Pneumatic Tube Mail System in NYC

Networks of pneumatic tubes speeded mail along under city streets beginning in the 1890s. Mail was enclosed in pneumatic tube canisters that could hold up to 600 letters. The canisters traveled at an average of 35 miles per hour.

The first Pneumatic Tube system was in Philadelphia in 1893 in Philadelphia. Boston, Brooklyn, New York, Chicago and St. Louis also used the system. By 1915, these six cities had more than 56 miles of pneumatic tubes pulsing under the streets.

1897 - Oct-7

In 1897, the Post Office begins sending mail from the Produce Exchange on Bowling Green to the Old General Post Office on Park Row, a distance of 3750 ft through a leased. The trip took 1 min. Eventually it took 20 minutes to get a letter from Bowling Green to Harlem.
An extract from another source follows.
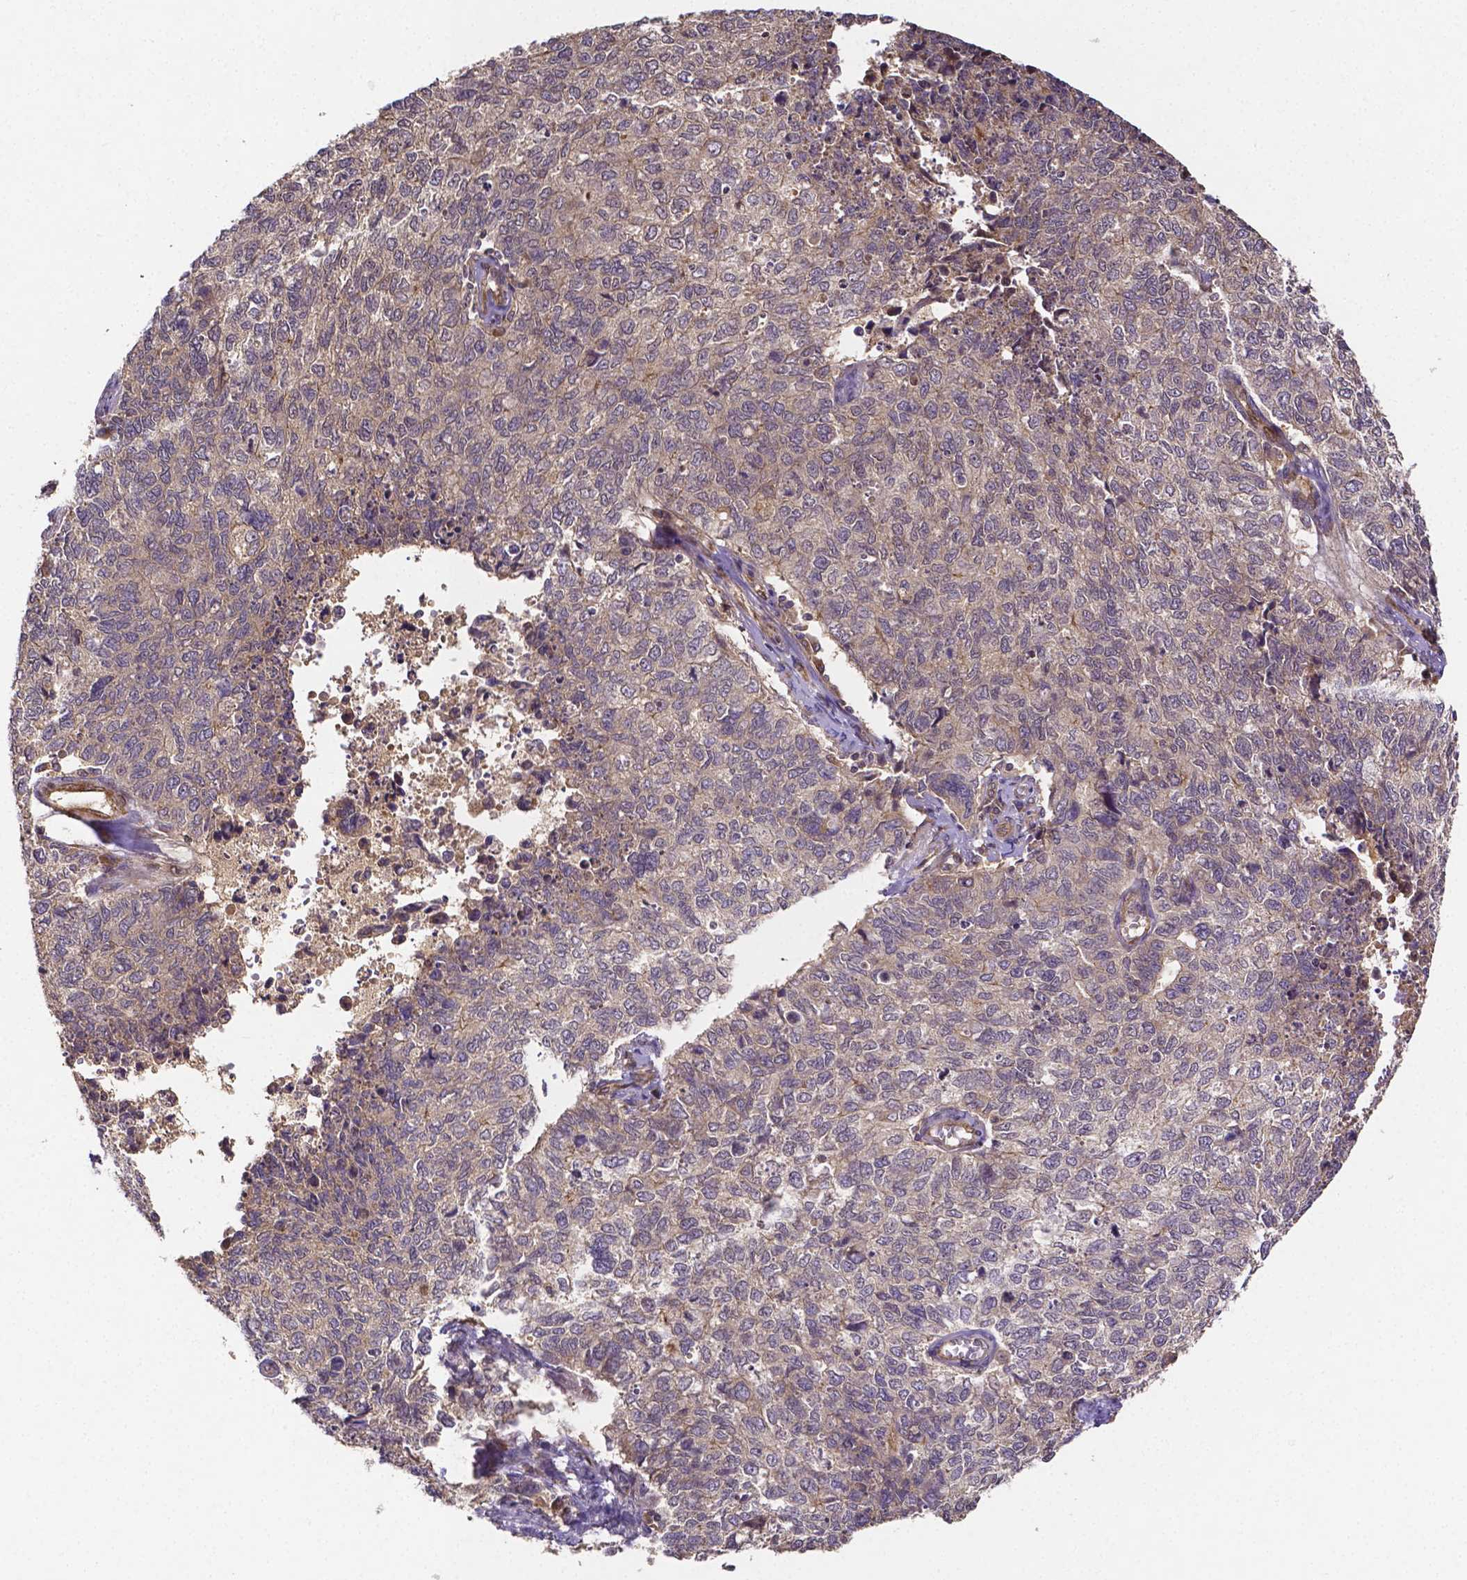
{"staining": {"intensity": "weak", "quantity": "<25%", "location": "cytoplasmic/membranous"}, "tissue": "cervical cancer", "cell_type": "Tumor cells", "image_type": "cancer", "snomed": [{"axis": "morphology", "description": "Adenocarcinoma, NOS"}, {"axis": "topography", "description": "Cervix"}], "caption": "Protein analysis of cervical cancer reveals no significant positivity in tumor cells. The staining was performed using DAB (3,3'-diaminobenzidine) to visualize the protein expression in brown, while the nuclei were stained in blue with hematoxylin (Magnification: 20x).", "gene": "RNF123", "patient": {"sex": "female", "age": 63}}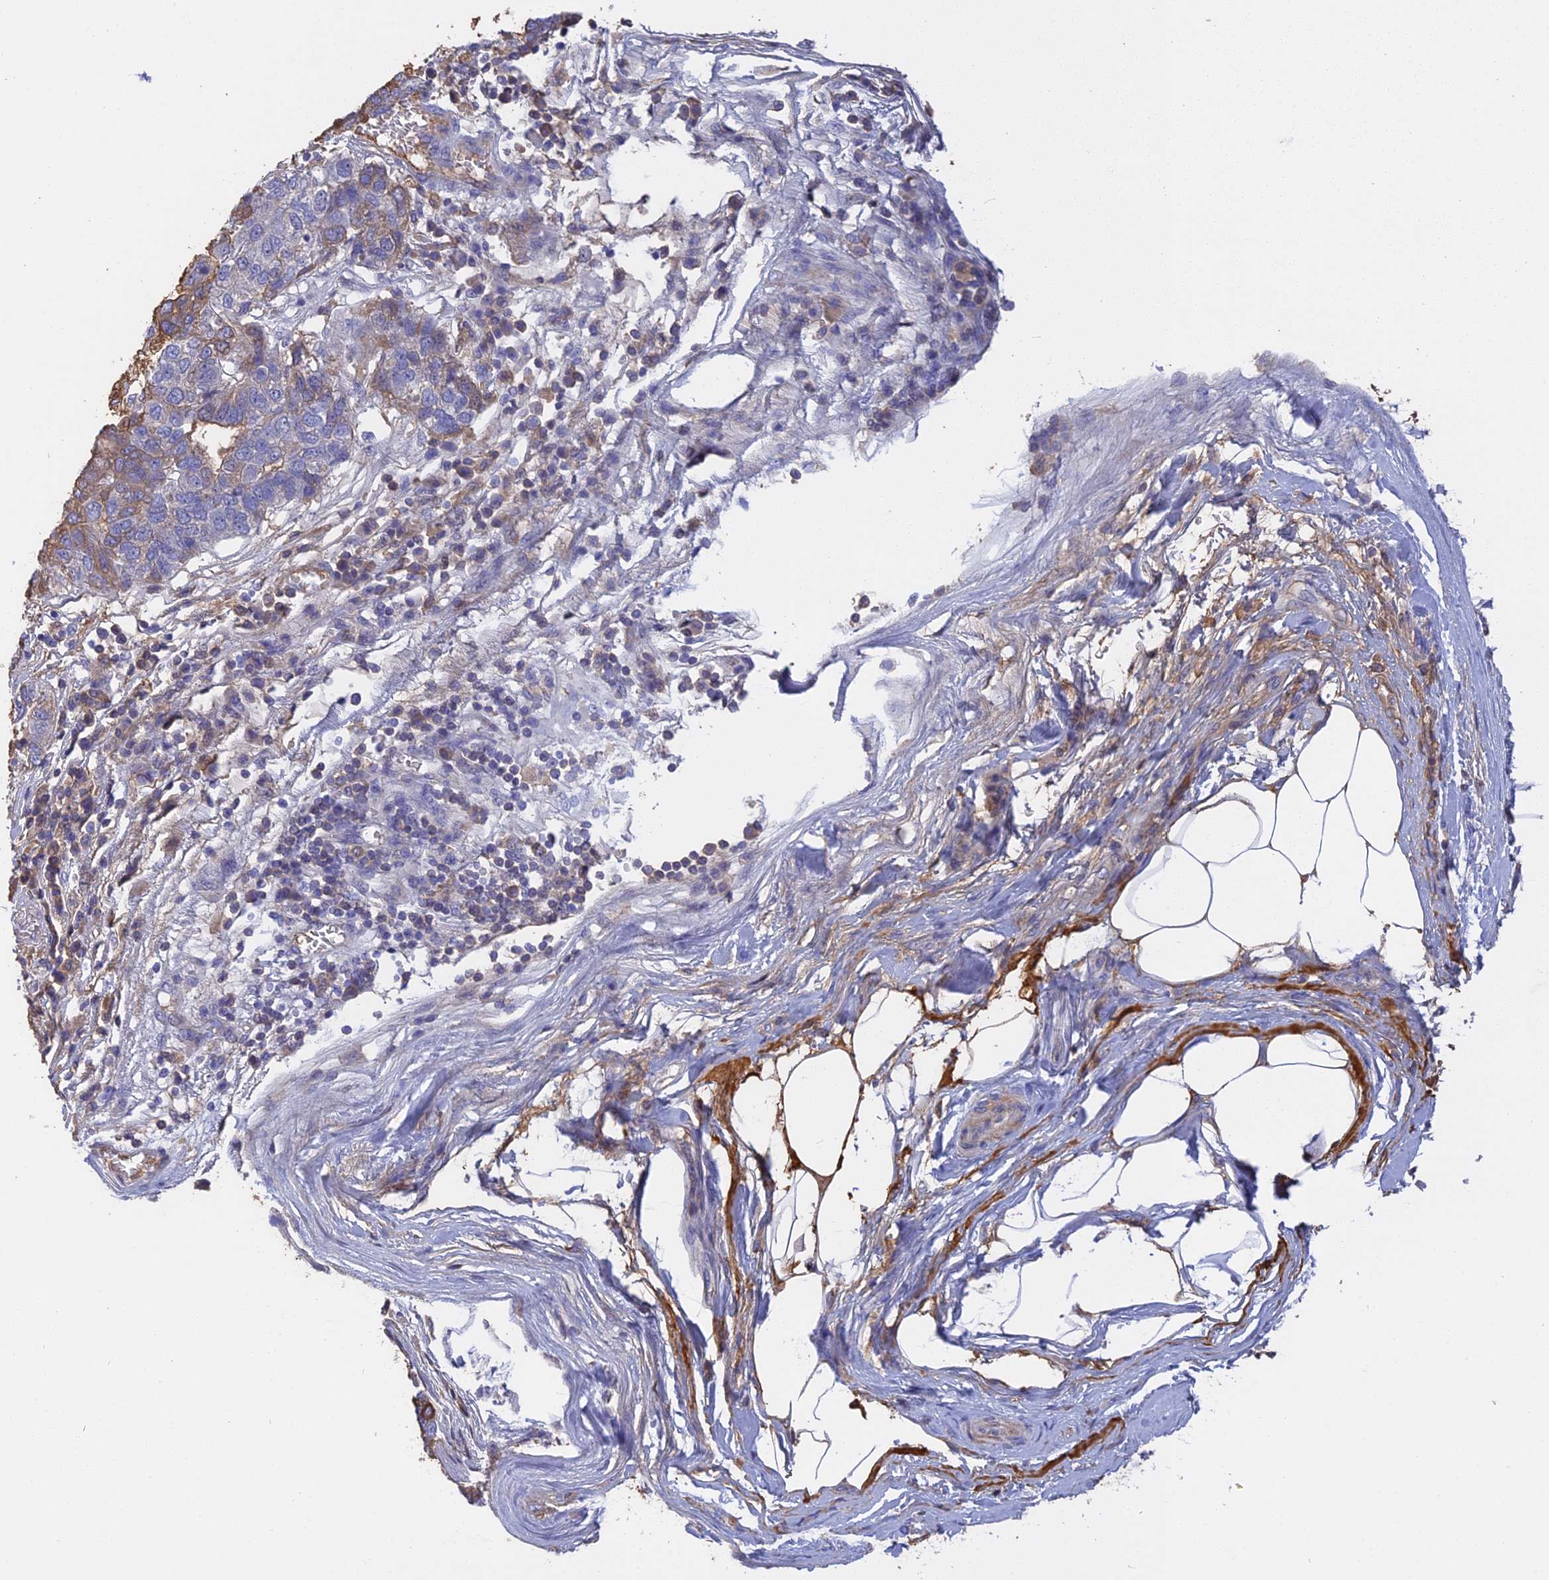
{"staining": {"intensity": "weak", "quantity": "<25%", "location": "cytoplasmic/membranous"}, "tissue": "pancreatic cancer", "cell_type": "Tumor cells", "image_type": "cancer", "snomed": [{"axis": "morphology", "description": "Adenocarcinoma, NOS"}, {"axis": "topography", "description": "Pancreas"}], "caption": "This is an IHC micrograph of pancreatic cancer. There is no expression in tumor cells.", "gene": "PZP", "patient": {"sex": "female", "age": 61}}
When the mail got clogged, they had to dig up the street. By 1917 the annual rental payment was $17,000 per mile for the USPS. At its peak, the system handled 95,000 letters a day, 30% of the mail in NYC. The system finally ended in 1953.

The 1st package was sent by Senator Chauncey M. Depew a bible wrapped in an American flag, a copy of the Constitution, a copy of President William McKinley's inaugural speech and several other papers. The return delivery contained a bouquet of violets. Subsequent deliveries included a variety of amusing items including a large artificial peach (a reference to Depew's nickname), clothing, a candlestick and a live cat.

In his autobiography, postal supervisor Howard Wallace Connelly recalled, How it could live after being shot at terrific speed from Station P in the Produce Exchange Building, making several turns before reaching Broadway and Park Row, I cannot conceive, but it did. It seemed to be dazed for a minute or two but started to run and was quickly secured and placed in a basket that had been provided for that purpose. A suit of clothes was the third arrival and then came letters, papers, and other ordinary mail matter.

1953 During World War I, the Post Office Department suspended the service to conserve funding for the war effort. After the war service was restored in New York and Boston. By the 1950s, it became clear that the end of pneumatic tubes was in sight as increasing mail volumes and changing urban landscapes made it impractical. While post offices and businesses moved with relative ease, the underground pneumatic system did not.